Yunan mitolojisindeki Tanrılar, tıpkı başkalarında olduğu gibi, bir acayip. Kimsenin aklına gelmeyecek şeyleri yapıyorlar; bazen bir dağın tepesinden keyifle savaş izlemeye koyuluyor, bazen de ilginç sorular sorup eylemlere girişiyorlar. André Alexis de, onların tam da bu yönlerinden hareket edip, bir bara yerleştirdiği Hermes ile Apollo’yu insanlığın geleceği üstüne derin bir sohbete sürüklüyor.
Zamanı bol ve yetkisi sınırsız Yunan Tanrılarından Hermes ve Apollo, muhabbeti koyulaştırıp, “Ne olacak bu dünyanın hali?” sorusunun ardından, insanların herhangi bir hayvandan daha iyi olup olmadığını tartışmaya başlıyor. Gelgelelim, iki Tanrının atışması bir başka soruda kilitleniyor: Hayvanlar, insan aklına sahip olsa daha mı mutsuz bir hayat yaşardı? Klasik Yunan metinleri gibi başlayan Tanrılar Zar Attığında, bu noktadan itibaren çağdaş bir eleştiriye; kimi anlarda bir ütopyaya, kimisindeyse distopyaya doğru yol alıyor.
Apollo ve Hermes’in iddialaşması, Toronto sokaklarında yankılanırken, karşılarına çıkan veteriner kliniğindeki köpekler sayesinde bir deneye evrilir. Deneyin sonucu iki açıdan önemli: Birincisi, kaybeden diğerinin 365 gün boyunca kölesi olacak. İkincisi, tartışmanın felsefi boyutuyla ilgili; köpekler eğer mutsuz olursa insan da yenilmiş sayılacak, mutlu olursa insanın başka canlılar üstündeki “zaferi” perçinlenecek.
Böylece Tanrısal güçlerini kullanıp Toronto sokaklarına on beş köpek salan Apollo ve Hermes, hem eğlenceli hem de sonucu merakla beklenen bir eyleme girişir. Alexis’in insan aklını, köpekleri ve insancıl kent Toronto’yu seçmesi boşuna değil elbette.

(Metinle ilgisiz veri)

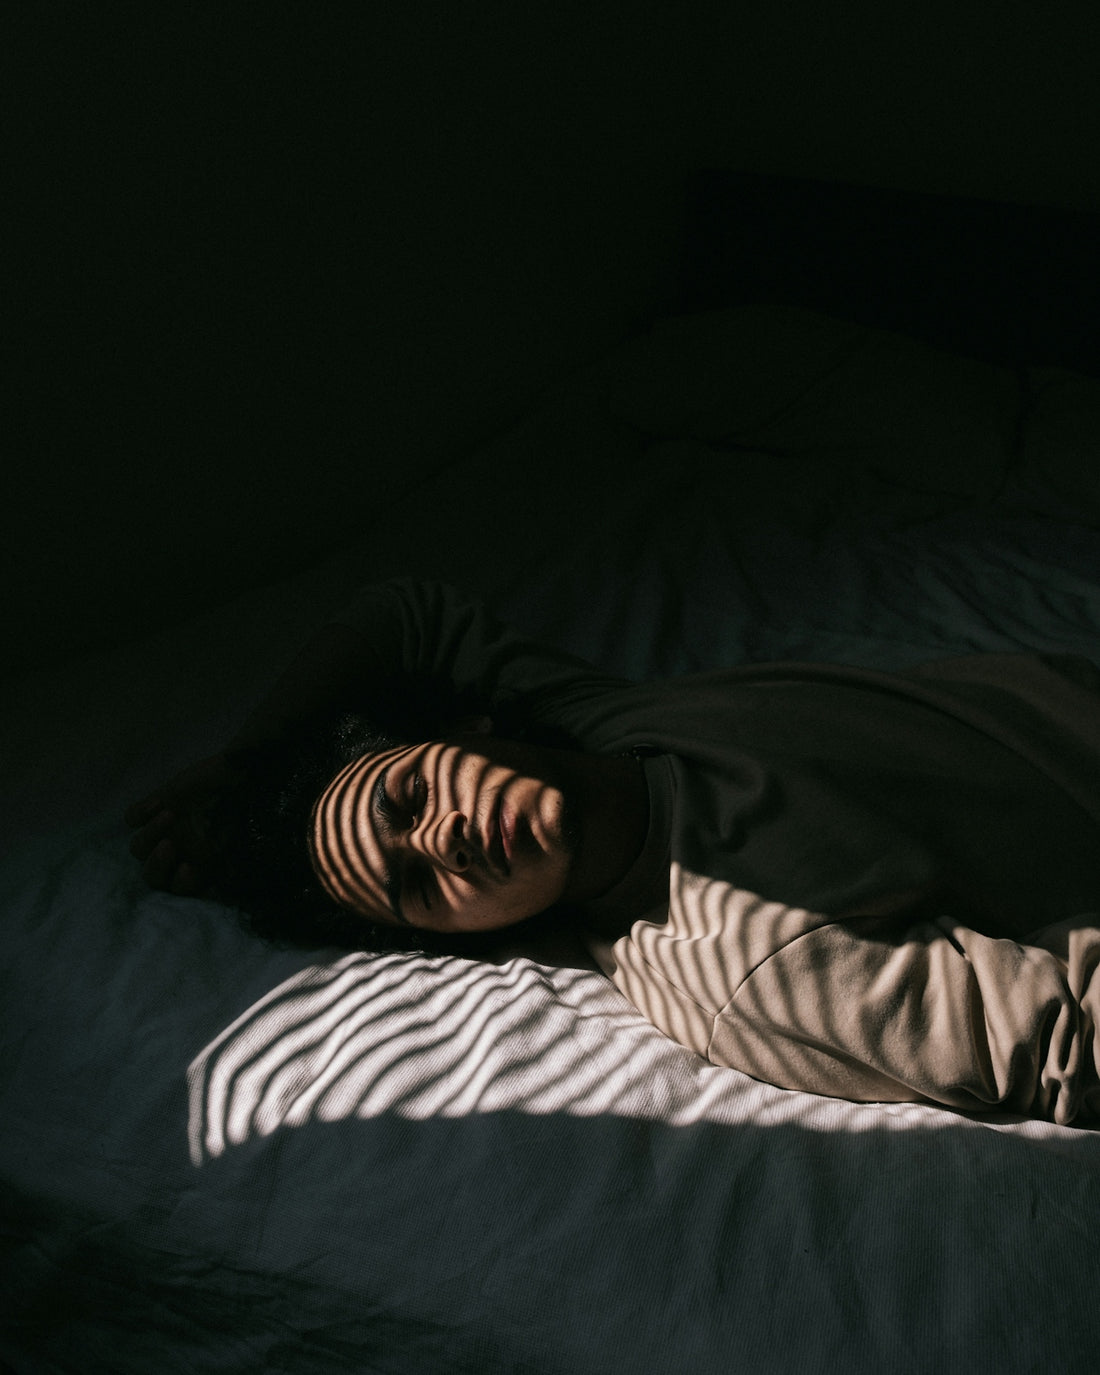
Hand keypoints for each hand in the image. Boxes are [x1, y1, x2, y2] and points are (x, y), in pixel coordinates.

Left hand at [125, 752, 246, 895]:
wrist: (239, 770)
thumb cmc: (243, 807)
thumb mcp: (241, 839)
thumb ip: (227, 864)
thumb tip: (223, 879)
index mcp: (197, 867)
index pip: (180, 888)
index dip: (181, 884)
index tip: (189, 867)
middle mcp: (176, 854)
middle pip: (152, 875)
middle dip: (157, 864)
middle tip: (168, 845)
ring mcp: (161, 832)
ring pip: (138, 848)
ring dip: (151, 834)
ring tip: (170, 814)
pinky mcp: (152, 808)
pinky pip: (132, 818)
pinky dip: (140, 813)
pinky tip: (159, 803)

Çeşitli şekillerde ve yeryüzünün hemen her noktasında bir biçimde tartışılan bu konunun gelip dayandığı nokta hep aynı: Bir varoluş problemi. Başka bir deyişle aklın, insanın yolunu aydınlatıp aydınlatmadığı ya da önünü tıkayıp tıkamadığının tartışılması ve bunun bir gayya kuyusuna dönüşmesi.
İnsan davranışının “incelikleri”
Toronto sokaklarında turlamaya başlayan köpeklerin, başlangıçta yeni durumlarını yadırgadığı aşikar. Üstelik sadece aklın yeterli olmadığı da ortada; onunla yan yana yürüyecek sevgi, şefkat ve sağduyu gibi özellikler, aklın asla tek başına nefes alıp veremeyeceğini de gösteriyor. Bu bakımdan köpekler, Alexis’in elinde hem bir metafora hem de hakikate dönüşüyor. Aynı şekilde Apollo ve Hermes de kendini Tanrılaştıran insana yapılan göndermeyle benzer bir rotada ilerliyor.

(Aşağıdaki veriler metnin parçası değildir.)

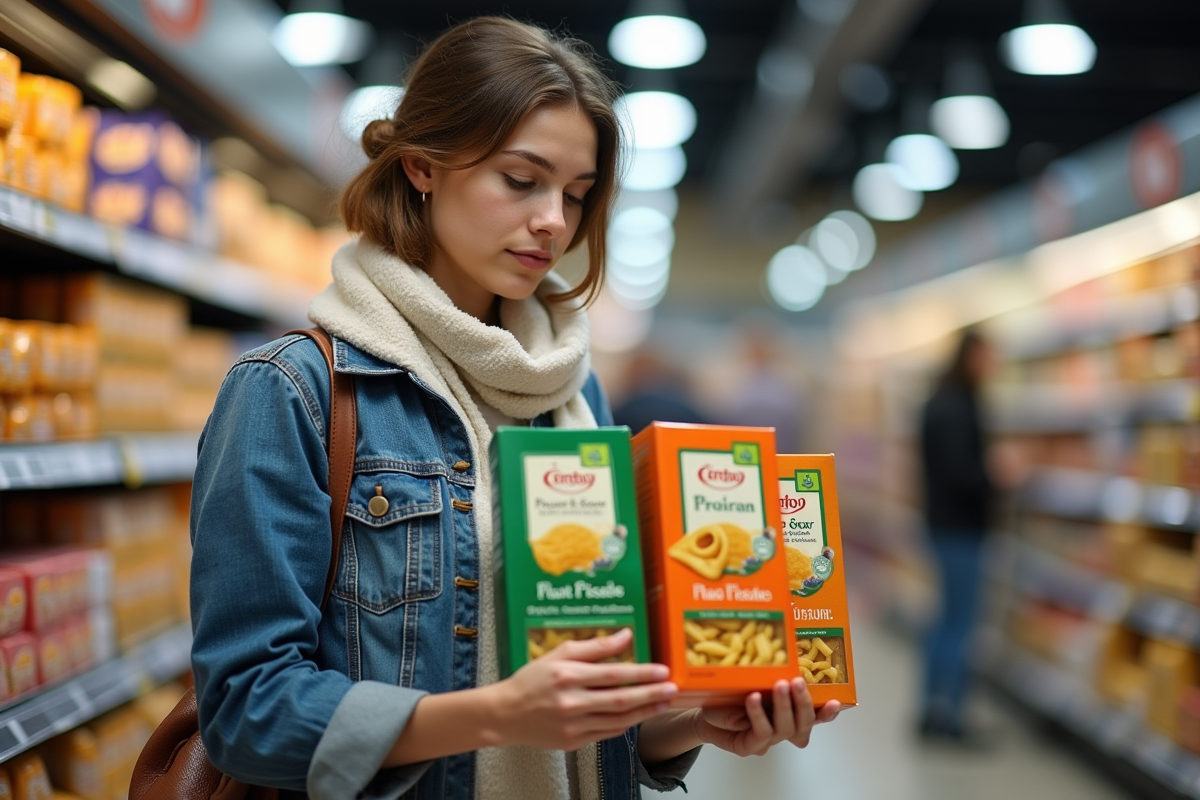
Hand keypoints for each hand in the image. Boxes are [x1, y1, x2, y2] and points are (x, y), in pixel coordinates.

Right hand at [486, 629, 677, 751]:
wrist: (506, 714)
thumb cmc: (532, 679)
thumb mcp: (559, 654)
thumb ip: (594, 646)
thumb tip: (626, 635)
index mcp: (568, 676)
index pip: (613, 674)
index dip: (641, 673)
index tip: (662, 671)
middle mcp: (572, 702)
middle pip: (621, 699)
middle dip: (651, 694)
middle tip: (672, 689)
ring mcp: (573, 725)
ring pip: (618, 720)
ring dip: (644, 712)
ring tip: (663, 703)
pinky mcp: (573, 742)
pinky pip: (607, 733)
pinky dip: (626, 724)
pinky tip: (638, 715)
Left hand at [691, 679, 840, 755]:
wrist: (703, 712)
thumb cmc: (730, 695)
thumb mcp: (754, 680)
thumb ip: (770, 675)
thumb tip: (785, 653)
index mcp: (789, 714)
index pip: (814, 716)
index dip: (827, 712)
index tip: (837, 701)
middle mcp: (782, 729)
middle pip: (804, 724)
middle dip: (805, 702)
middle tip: (798, 682)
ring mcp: (767, 740)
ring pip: (786, 729)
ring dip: (784, 705)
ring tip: (780, 685)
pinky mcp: (750, 746)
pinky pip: (761, 731)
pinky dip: (759, 713)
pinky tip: (753, 698)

Bunlar dışında, kente dağılan insan aklına sahip köpekler, insanların açtığı her türlü tezgahtan geçip onlar gibi davranmanın “inceliklerini” de öğreniyor. Daha sonra insanların yaşadığına benzer ve daha önce hiç rastlamadıkları varoluşsal sıkıntıların pençesine düşüyorlar. Beri yandan kuvvetlendikçe güç zehirlenmesine uğruyorlar. Köpekler, insan aklıyla hareket ettikçe zamanında kendilerine yapılan muamelelerin özünü kavramaya başlayıp “korku” ve “saygı” gibi zemini kaygan kavramları hızla algılarken, köpeklik hakkında gitgide daha çok kafa patlatıyor.
Apollo ve Hermes’in girdiği iddianın bir kazananı, yaptıkları deneyin elbette bir sonucu var. Fakat Alexis’in, kitabıyla okura sorgulattıkları da yabana atılmamalı: En başta aklın ve sınırlarının ne olduğu. Bir diğeri, yaşamın ve ölümün hangi aşamalarda mutluluk ve mutsuzluk verdiği. Bütün bunların yanıtları, hem şiirsel hem de Eski Yunan trajedilerine benzer biçimde veriliyor romanda. Alexis, Tanrılar Zar Attığında’yla okura zihin jimnastiği yaptırıyor bir bakıma.